GOAL OF THE EXERCISE: Say how many lines in the entries hold the string "Left", giving the number by itself.
■ ■ ■ ■ ■ ■ ■
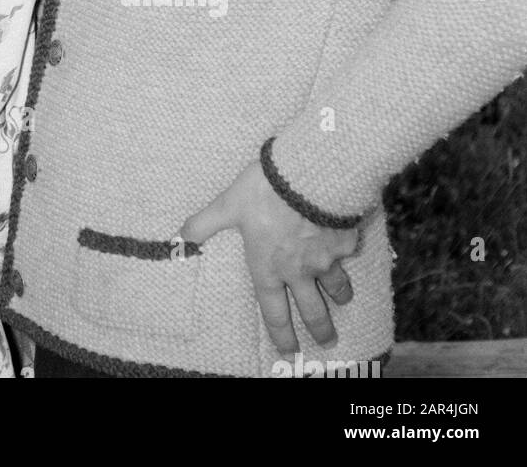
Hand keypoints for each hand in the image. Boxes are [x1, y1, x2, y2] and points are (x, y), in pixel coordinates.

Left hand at [180, 159, 358, 357]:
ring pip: (336, 288)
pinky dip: (346, 252)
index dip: (281, 334)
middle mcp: (299, 271)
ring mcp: (326, 261)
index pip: (274, 311)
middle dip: (320, 330)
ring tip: (342, 300)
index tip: (290, 350)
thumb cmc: (264, 193)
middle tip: (327, 341)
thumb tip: (178, 239)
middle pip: (313, 311)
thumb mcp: (227, 205)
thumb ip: (204, 224)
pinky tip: (346, 244)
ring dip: (339, 296)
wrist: (309, 176)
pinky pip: (347, 253)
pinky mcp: (346, 243)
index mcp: (269, 267)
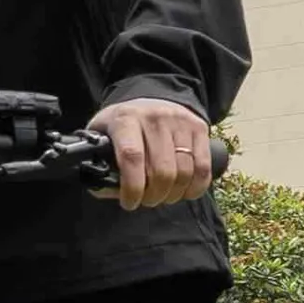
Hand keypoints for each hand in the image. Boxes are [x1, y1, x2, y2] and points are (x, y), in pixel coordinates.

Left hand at [96, 96, 214, 210]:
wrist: (151, 99)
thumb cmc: (124, 125)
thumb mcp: (102, 135)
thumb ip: (100, 162)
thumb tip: (105, 189)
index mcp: (125, 120)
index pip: (132, 156)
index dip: (132, 186)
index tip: (129, 202)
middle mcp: (154, 118)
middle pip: (162, 170)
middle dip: (154, 196)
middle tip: (146, 200)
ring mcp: (179, 121)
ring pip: (184, 172)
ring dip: (173, 194)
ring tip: (164, 195)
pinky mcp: (198, 127)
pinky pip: (203, 167)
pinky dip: (195, 187)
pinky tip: (184, 191)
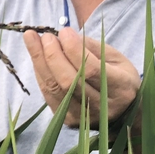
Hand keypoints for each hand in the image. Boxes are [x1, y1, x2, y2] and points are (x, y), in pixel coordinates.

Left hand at [23, 28, 140, 126]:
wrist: (122, 114)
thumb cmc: (118, 78)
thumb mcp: (115, 58)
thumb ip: (91, 47)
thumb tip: (64, 36)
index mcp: (119, 88)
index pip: (91, 69)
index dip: (74, 49)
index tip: (64, 32)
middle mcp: (101, 107)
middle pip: (69, 81)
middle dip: (52, 54)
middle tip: (46, 36)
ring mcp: (83, 117)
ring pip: (55, 89)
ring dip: (39, 61)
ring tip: (32, 39)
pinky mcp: (68, 121)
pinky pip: (48, 94)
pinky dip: (40, 73)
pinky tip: (36, 57)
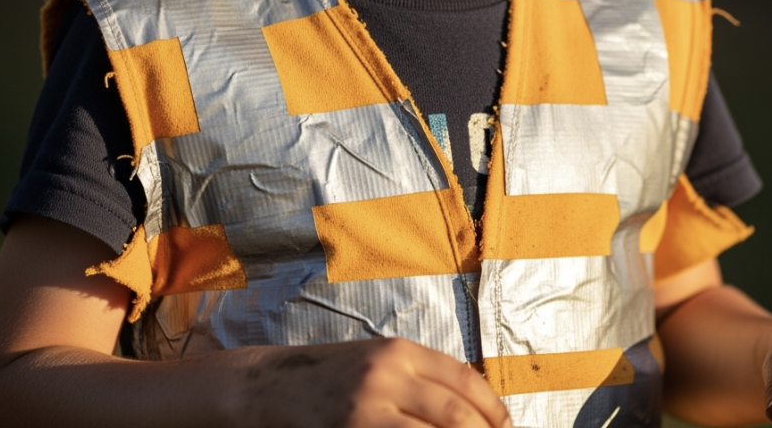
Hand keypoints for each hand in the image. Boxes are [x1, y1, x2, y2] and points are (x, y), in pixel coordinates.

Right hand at [236, 337, 512, 427]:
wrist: (265, 386)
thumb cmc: (326, 376)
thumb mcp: (375, 360)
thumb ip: (418, 376)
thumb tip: (470, 408)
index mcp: (399, 351)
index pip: (463, 379)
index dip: (492, 408)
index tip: (506, 427)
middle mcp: (387, 375)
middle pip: (456, 415)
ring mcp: (367, 407)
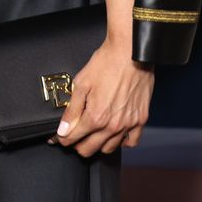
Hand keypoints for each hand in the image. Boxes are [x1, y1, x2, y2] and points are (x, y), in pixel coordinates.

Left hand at [52, 39, 154, 157]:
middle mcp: (112, 125)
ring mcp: (128, 124)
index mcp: (95, 116)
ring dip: (98, 144)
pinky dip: (121, 142)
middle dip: (78, 143)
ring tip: (93, 132)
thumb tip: (63, 131)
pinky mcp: (141, 120)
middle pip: (89, 149)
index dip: (63, 138)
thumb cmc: (105, 63)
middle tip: (75, 134)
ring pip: (109, 149)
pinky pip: (130, 142)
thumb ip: (72, 110)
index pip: (73, 139)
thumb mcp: (81, 83)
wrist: (130, 52)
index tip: (60, 136)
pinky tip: (114, 133)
■ ■ ■ ■ ■ ■ ■
OUTPUT BELOW: 4